(Dataset excerpt)
------------------------------------------------

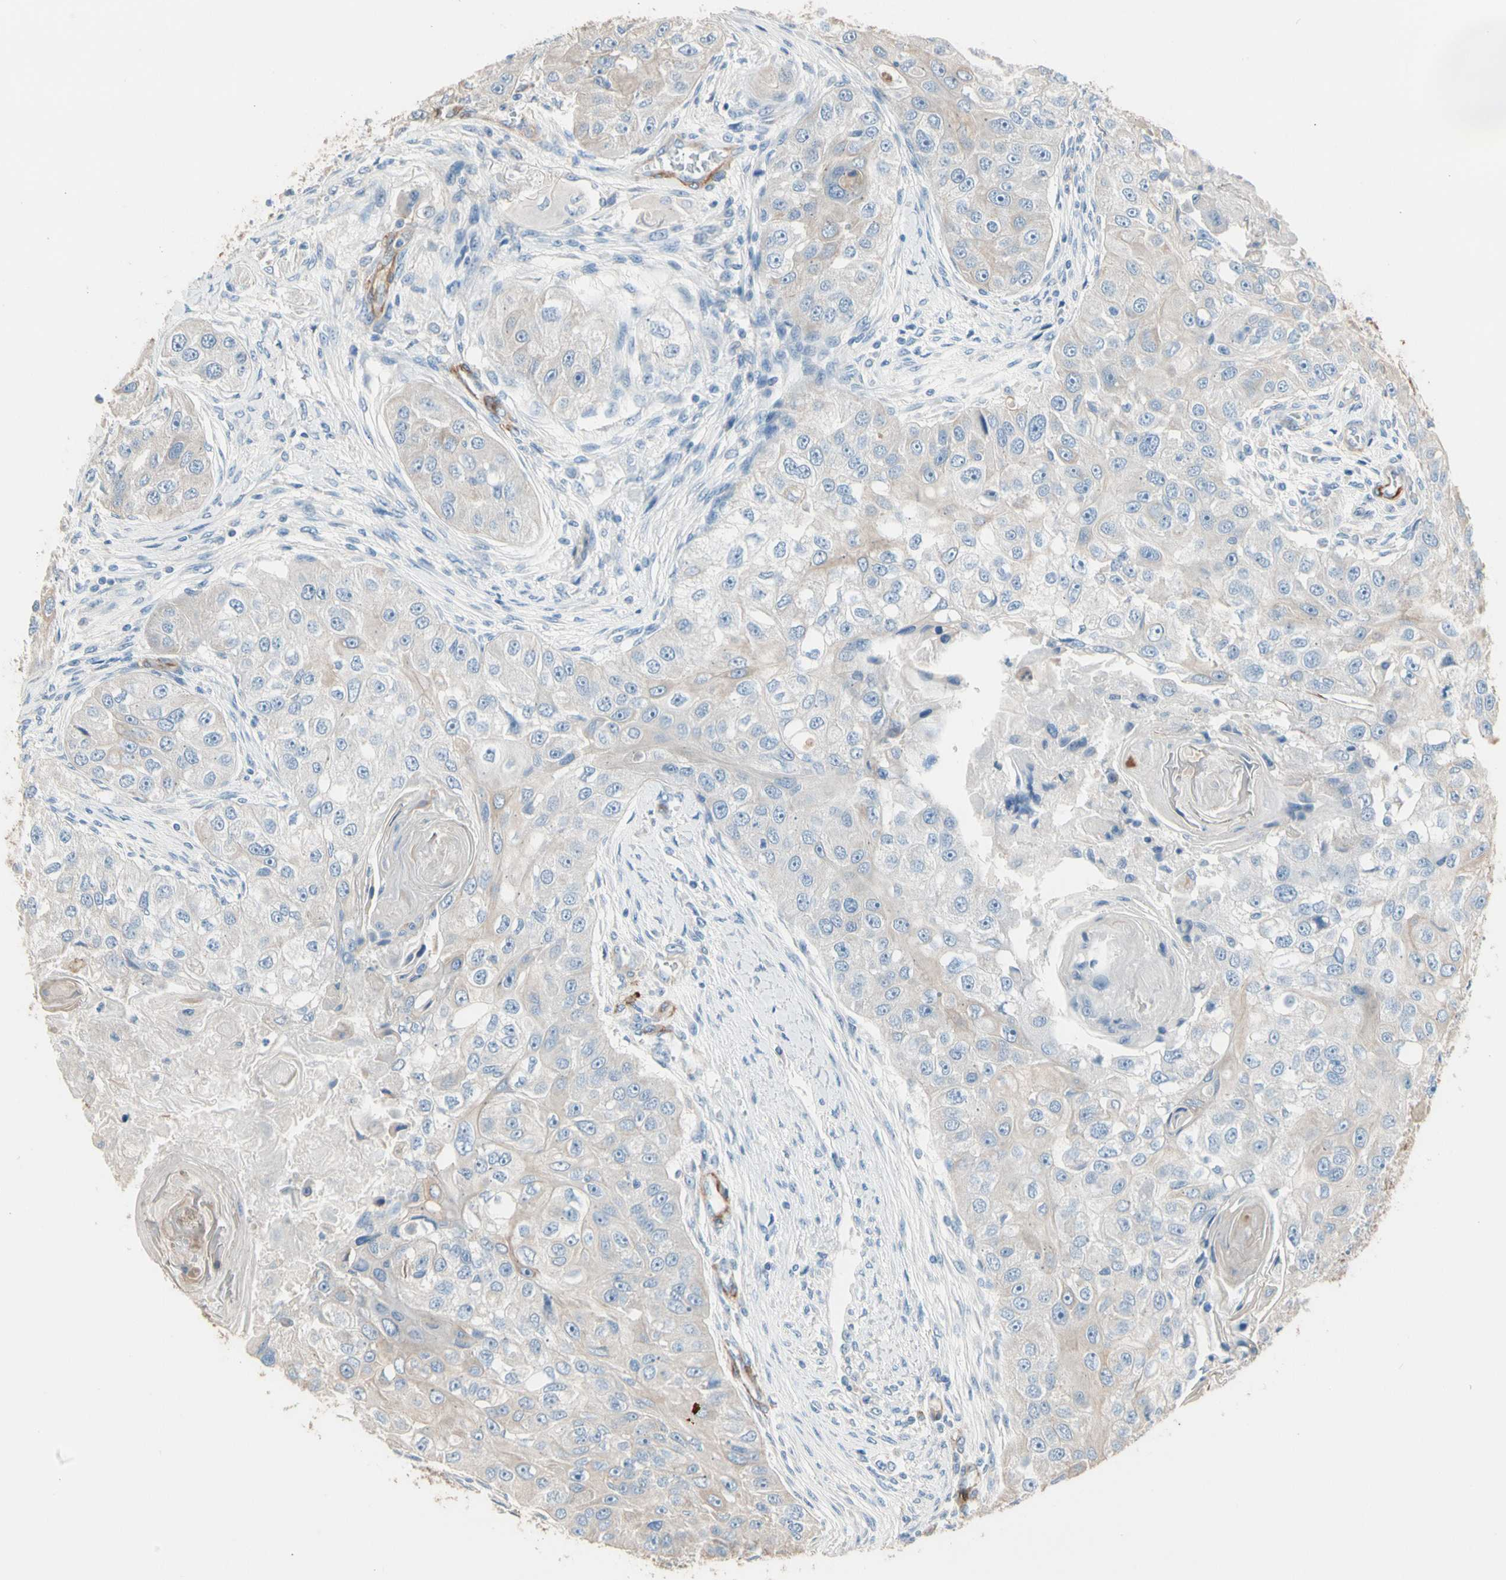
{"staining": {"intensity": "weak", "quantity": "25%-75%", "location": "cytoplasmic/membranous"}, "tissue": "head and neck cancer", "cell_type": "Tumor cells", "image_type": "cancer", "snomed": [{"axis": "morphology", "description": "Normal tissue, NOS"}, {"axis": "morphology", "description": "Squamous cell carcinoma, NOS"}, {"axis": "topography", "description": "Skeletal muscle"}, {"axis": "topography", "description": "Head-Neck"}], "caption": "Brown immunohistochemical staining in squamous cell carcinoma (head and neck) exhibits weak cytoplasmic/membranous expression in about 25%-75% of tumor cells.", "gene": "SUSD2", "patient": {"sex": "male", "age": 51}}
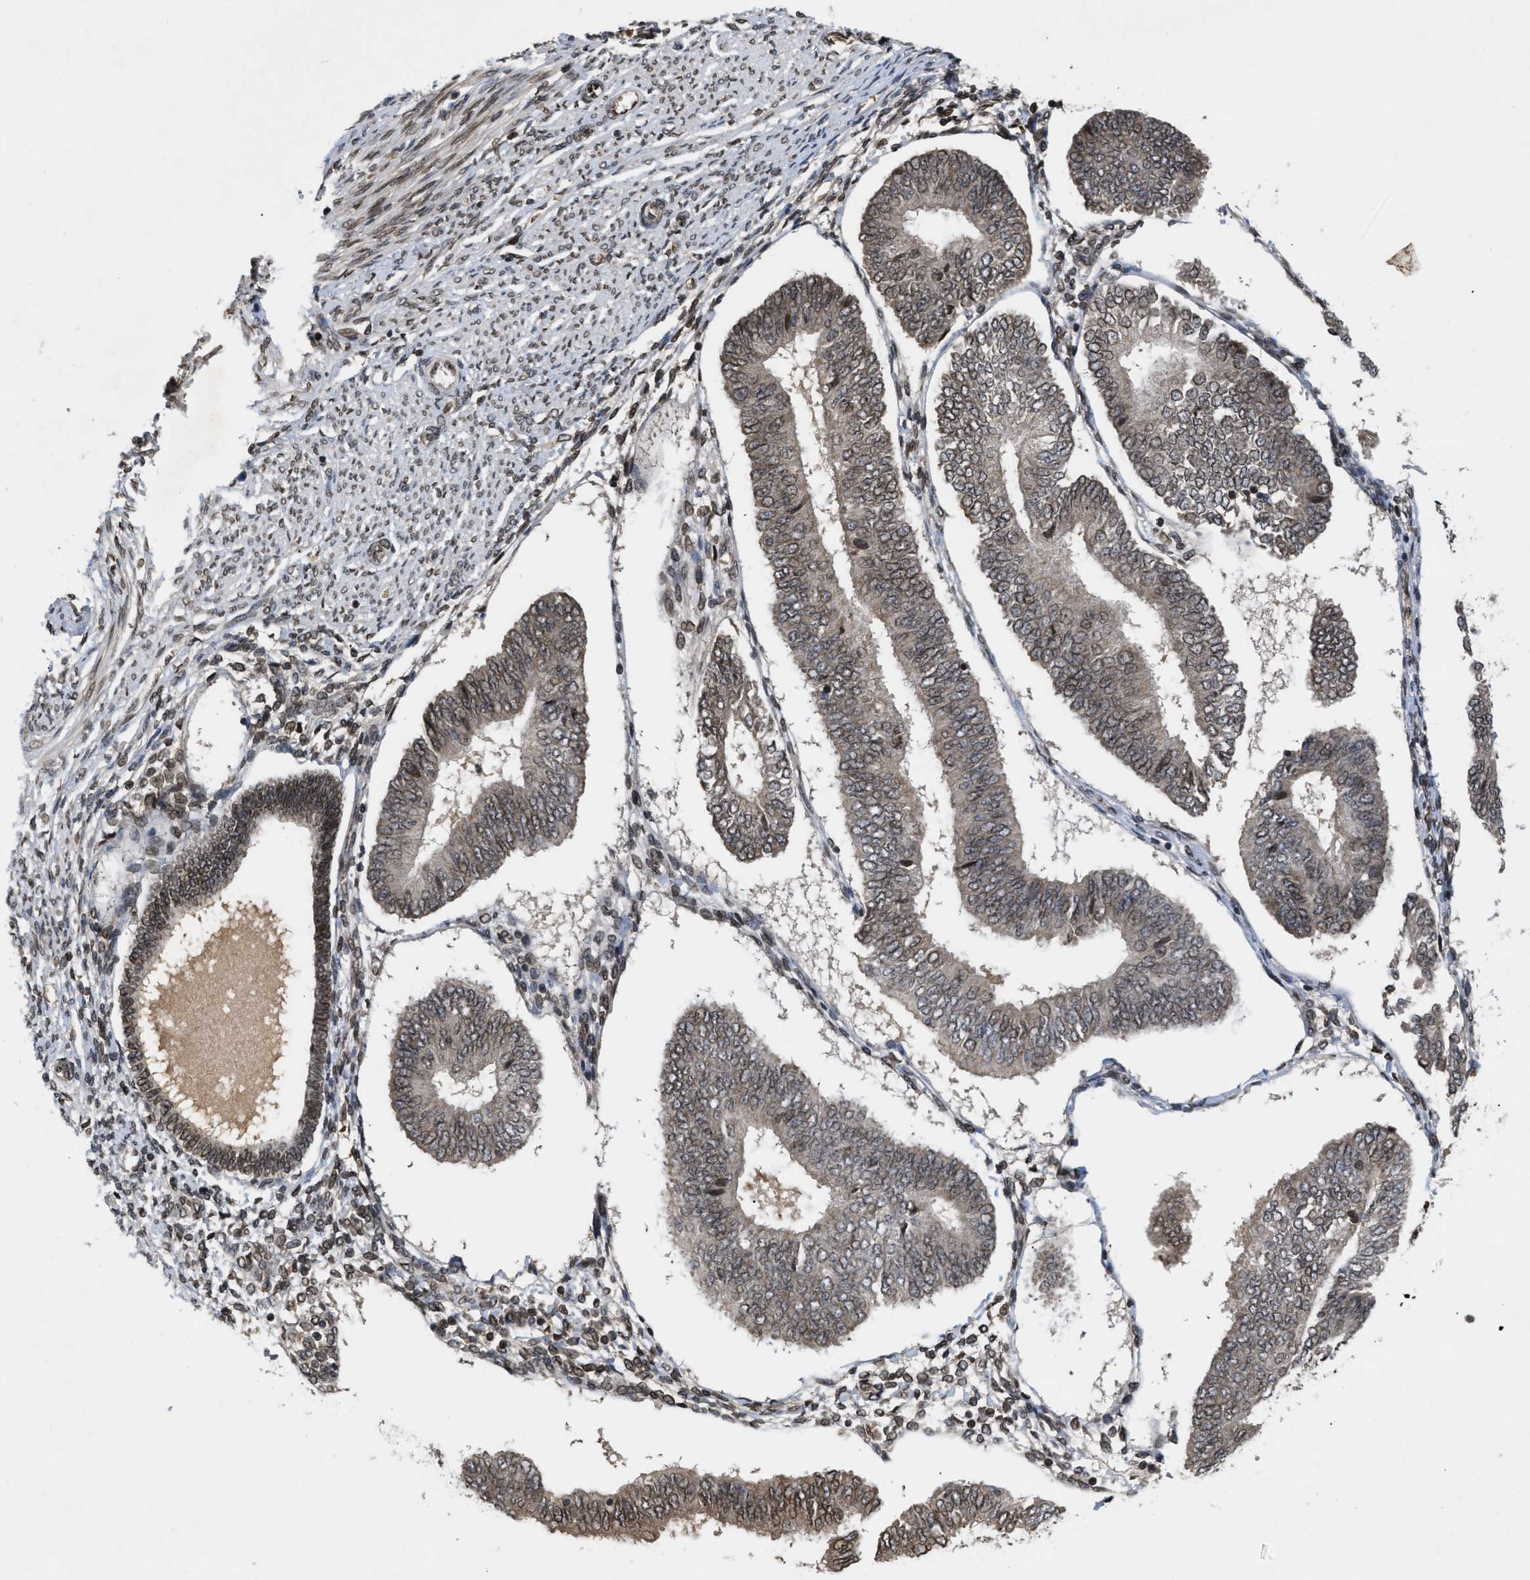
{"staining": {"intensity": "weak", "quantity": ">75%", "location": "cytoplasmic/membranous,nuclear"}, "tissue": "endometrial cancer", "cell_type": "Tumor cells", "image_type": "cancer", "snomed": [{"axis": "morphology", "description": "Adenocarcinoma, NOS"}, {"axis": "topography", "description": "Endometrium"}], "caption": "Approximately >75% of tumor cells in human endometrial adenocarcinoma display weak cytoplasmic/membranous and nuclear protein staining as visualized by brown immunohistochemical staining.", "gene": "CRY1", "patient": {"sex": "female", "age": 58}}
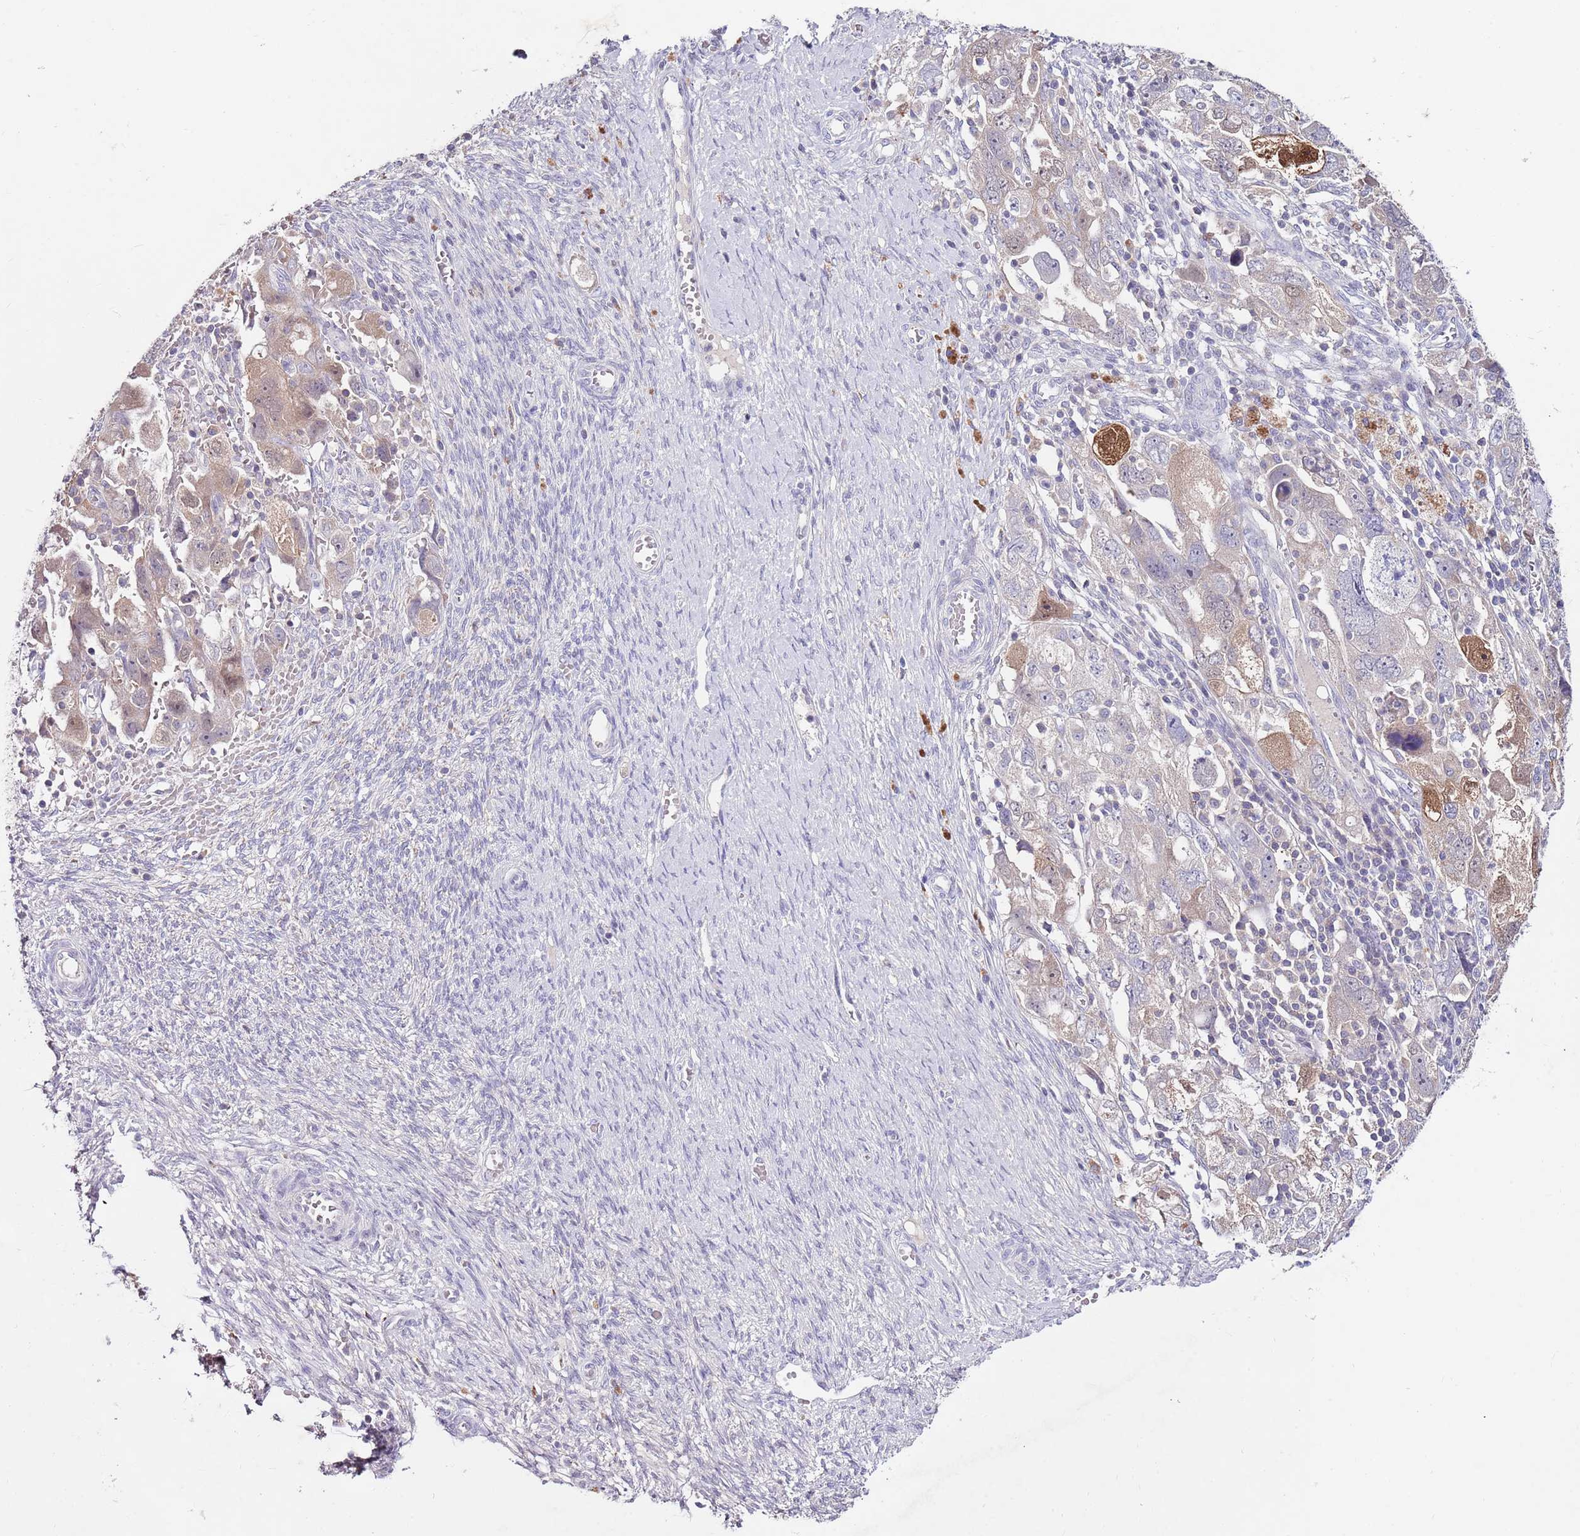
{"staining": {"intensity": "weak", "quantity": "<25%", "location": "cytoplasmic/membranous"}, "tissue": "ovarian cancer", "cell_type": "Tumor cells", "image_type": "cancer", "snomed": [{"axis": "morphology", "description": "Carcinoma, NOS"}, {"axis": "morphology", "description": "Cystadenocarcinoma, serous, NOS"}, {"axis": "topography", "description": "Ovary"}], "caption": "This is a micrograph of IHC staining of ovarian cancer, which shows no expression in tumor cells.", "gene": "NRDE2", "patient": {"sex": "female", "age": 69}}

------------------------------------------------

(Activity) Transcribe all the material exactly; skip every image.

(Finished task)
{"staining": {"intensity": "weak", "quantity": "25%-75%", "location": "cytoplasmic/membranous"}, "tissue": "head and neck cancer", "cell_type": "Tumor cells", "image_type": "cancer", "snomed": [{"axis": "morphology", "description": "Normal tissue, NOS"}, {"axis": "morphology", "description": "Squamous cell carcinoma, NOS"}, {"axis": "topography", "description": "Skeletal muscle"}, {"axis": "topography", "description": "Head-Neck"}], "caption": "Brown immunohistochemical staining in squamous cell carcinoma (head and neck) exhibits weak cytoplasmic/membranous expression in about 25%-75% of tumor cells.", "gene": "SUSD2", "patient": {"sex": "male", "age": 51}}
{"staining": {"intensity": "weak", "quantity": ">75%", "location": "cytoplasmic/membranous,nuclear"}, "tissue": "endometrial cancer", "cell_type": "Tumor cells", "image_type": "cancer", "snomed": [{"axis": "morphology", "description": "Adenocarcinoma, NOS"}, {"axis": "topography", "description": "Endometrium"}], "caption": "Approximately >75% of tumor cells in human endometrial adenocarcinoma display weak cytoplasmic/membranous and nuclear protein staining as visualized by brown immunohistochemical staining.", "gene": "CRY1", "patient": {"sex": "female", "age": 58}}
{"staining": {"intensity": "weak", "quantity": "<25%", "location": "cytoplasmic/membranous"}, "tissue": "ovarian cancer", "cell_type": "Tumor cells", "image_type": "cancer", "snomed": [{"axis": "morphology", "description": "Carcinoma, NOS"}, {"axis": "morphology", "description": "Cystadenocarcinoma, serous, NOS"}, {"axis": "topography", "description": "Ovary"}], "caption": "This is a micrograph of IHC staining of ovarian cancer, which shows no expression in tumor cells.", "gene": "NRDE2", "patient": {"sex": "female", "age": 69}}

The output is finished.